§ **TEXT SHOWN**
□ □ □
Writing Art History Since 2002

First Title

In the lead up to the exhibition ‘Africans in America’ at the Goodman Gallery, Johannesburg, ART AFRICA caught up with participating Chilean artist Alfredo Jaar. In this interview, Jaar talks about his architectural background, his introduction to Media, and the tragic consequences of global indifference.

AA Newsletter 2016 Dec15 AlfredoJaar1Alfredo Jaar, The Geometry of Conscience, 2010. Santiago de Chile, The Museum of Memory and Human Rights. Photo: Cristobal Palma. Image courtesy the artist, New York.

ART AFRICA: When did you first become conscious of the image and its role in understanding or communicating the world around us?

Alfredo Jaar: My father was a great reader of news and for him, to read the paper was a very important ritual. He couldn’t leave the house without reading the paper. I remember I was very very young, seeing my father reading the paper every day, and that created a model for my brothers, my sisters and I. It was a very important aspect of our lives. I learned how to look at images and text through reading the newspapers with my father, and from then on I just kept going and I discovered the importance of images – how they communicate, how they inform us, how they teach us, how they convey meaning… I also discovered later that images are not innocent and that’s when I started working on what I call the politics of images.

Was that when you moved to the States, in 1982, when you saw the images of the Chilean military coup and realised that there was a lot of backstory going on that you weren’t aware of living in Chile, due to the censorship?
□ □ □
§ **DATASET ENTRIES**
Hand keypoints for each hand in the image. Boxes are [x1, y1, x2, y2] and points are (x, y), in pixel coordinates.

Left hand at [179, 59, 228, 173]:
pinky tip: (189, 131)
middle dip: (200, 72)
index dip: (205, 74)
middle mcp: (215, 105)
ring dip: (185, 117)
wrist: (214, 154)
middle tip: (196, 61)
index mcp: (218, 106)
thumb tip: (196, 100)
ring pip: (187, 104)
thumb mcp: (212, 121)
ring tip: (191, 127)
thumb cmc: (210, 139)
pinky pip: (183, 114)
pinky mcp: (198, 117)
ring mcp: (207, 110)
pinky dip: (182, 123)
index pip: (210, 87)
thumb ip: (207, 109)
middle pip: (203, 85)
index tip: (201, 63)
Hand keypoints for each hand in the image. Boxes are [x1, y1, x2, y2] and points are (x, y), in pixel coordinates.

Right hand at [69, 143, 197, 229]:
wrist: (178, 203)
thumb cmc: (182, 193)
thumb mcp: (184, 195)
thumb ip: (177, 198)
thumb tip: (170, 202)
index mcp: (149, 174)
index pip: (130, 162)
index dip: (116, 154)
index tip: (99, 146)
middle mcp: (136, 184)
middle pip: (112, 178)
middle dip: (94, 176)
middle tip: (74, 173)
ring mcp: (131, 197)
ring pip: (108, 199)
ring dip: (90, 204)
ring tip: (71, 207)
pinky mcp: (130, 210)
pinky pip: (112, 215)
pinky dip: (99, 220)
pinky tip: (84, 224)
□ □ □
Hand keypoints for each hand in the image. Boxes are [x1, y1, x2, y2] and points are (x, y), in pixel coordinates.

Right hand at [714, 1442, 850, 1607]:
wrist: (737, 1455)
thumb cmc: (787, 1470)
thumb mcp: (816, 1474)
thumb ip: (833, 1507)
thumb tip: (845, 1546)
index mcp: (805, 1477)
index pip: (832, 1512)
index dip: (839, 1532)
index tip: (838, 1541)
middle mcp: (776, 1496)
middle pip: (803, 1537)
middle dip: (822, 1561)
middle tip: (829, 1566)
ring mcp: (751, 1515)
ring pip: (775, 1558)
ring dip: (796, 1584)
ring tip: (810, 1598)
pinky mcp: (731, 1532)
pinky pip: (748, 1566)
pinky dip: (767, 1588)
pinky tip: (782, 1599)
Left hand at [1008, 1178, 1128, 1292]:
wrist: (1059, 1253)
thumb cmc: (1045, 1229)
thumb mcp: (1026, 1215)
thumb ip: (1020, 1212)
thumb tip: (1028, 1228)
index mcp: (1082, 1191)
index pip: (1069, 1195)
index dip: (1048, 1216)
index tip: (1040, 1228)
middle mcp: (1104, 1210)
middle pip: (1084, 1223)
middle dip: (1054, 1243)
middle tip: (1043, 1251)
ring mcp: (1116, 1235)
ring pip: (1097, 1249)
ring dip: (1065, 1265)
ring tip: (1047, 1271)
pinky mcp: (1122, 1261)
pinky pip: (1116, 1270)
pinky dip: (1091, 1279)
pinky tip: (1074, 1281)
□ □ □
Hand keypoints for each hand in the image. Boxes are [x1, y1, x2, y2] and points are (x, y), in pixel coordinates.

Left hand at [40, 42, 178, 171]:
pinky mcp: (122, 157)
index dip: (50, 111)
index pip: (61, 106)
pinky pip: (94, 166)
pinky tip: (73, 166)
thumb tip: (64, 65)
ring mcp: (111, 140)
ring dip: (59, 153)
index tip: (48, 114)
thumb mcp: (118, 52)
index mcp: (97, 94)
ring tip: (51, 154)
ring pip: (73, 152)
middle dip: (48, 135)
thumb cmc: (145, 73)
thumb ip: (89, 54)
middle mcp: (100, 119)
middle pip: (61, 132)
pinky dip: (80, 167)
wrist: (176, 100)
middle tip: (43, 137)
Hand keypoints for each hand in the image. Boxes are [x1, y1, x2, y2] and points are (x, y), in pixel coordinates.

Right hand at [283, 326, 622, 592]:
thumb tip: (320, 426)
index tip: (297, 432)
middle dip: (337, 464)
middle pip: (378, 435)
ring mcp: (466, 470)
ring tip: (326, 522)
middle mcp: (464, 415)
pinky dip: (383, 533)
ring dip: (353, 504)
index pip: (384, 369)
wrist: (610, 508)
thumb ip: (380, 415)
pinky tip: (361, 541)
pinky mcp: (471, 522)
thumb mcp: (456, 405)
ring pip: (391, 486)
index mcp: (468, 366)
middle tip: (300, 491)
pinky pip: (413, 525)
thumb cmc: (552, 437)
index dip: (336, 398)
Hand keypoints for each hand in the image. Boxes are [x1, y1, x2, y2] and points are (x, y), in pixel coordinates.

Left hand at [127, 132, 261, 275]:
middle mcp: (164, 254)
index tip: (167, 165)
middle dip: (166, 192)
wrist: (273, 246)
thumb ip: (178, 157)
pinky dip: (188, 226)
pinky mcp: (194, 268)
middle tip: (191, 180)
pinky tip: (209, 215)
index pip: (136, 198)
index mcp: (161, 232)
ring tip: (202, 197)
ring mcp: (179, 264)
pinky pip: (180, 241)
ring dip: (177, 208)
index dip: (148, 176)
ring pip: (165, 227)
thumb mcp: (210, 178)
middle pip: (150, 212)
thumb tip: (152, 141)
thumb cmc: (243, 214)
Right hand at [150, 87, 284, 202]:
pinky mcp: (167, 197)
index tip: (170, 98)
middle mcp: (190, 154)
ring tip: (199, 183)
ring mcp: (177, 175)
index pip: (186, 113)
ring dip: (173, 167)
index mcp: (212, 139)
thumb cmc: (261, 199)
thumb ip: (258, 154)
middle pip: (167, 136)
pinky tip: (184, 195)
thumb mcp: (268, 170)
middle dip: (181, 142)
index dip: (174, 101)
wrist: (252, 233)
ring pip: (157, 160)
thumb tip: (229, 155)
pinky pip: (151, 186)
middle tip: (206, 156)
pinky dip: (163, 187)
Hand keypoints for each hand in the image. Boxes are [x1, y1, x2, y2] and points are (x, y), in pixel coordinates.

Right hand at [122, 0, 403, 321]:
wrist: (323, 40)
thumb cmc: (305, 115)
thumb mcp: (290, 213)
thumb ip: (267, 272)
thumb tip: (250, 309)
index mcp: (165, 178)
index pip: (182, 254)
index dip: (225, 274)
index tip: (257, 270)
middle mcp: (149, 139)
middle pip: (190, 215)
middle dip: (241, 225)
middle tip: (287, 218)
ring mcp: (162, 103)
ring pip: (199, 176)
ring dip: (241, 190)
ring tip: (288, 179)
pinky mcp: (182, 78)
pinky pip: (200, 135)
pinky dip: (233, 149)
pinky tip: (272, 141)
□ □ □
§ **PROBLEM SET**
(a) In the Alfredo Jaar interview, what did Jaar's father treat as a very important ritual?
(b) Return the stretch of the Alfredo Jaar interview from "Alfredo Jaar: My" through "politics of images.".
(c) Resume the Alfredo Jaar interview from the point where it stops.

§ **TASK-BY-TASK OUTPUTS**
(a) Reading the paper.

(b)
Alfredo Jaar: My father was a great reader of news and for him, to read the paper was a very important ritual. He couldn’t leave the house without reading the paper. I remember I was very very young, seeing my father reading the paper every day, and that created a model for my brothers, my sisters and I. It was a very important aspect of our lives. I learned how to look at images and text through reading the newspapers with my father, and from then on I just kept going and I discovered the importance of images – how they communicate, how they inform us, how they teach us, how they convey meaning… I also discovered later that images are not innocent and that’s when I started working on what I call the politics of images.

(c)
Yes, that was an important moment. I had started earlier in Chile but in a very modest way, with very modest means, so the interest was there but it was in ’82 and after that I developed a body of work that really responded to this kind of idea.

You’ve repeated the importance of research on numerous occasions – that you cannot act in the world without understanding it first. Why is this process so important to you, and at what point in your research do you begin to feel like you understand?

This methodology is really coming from architecture. I never studied art; I am an architect who makes art. In architecture it is fundamental to understand the context, to understand the site. When you are commissioned to design a home, or a building with a specific function, the first thing you do is ask yourself, “Where is the sun coming from? Where is the wind coming from?” These are very basic questions that you need to understand before actually starting your work as a designer, so it was very natural for me and very spontaneous that I applied this logic to the art world. It is really a way of making architecture.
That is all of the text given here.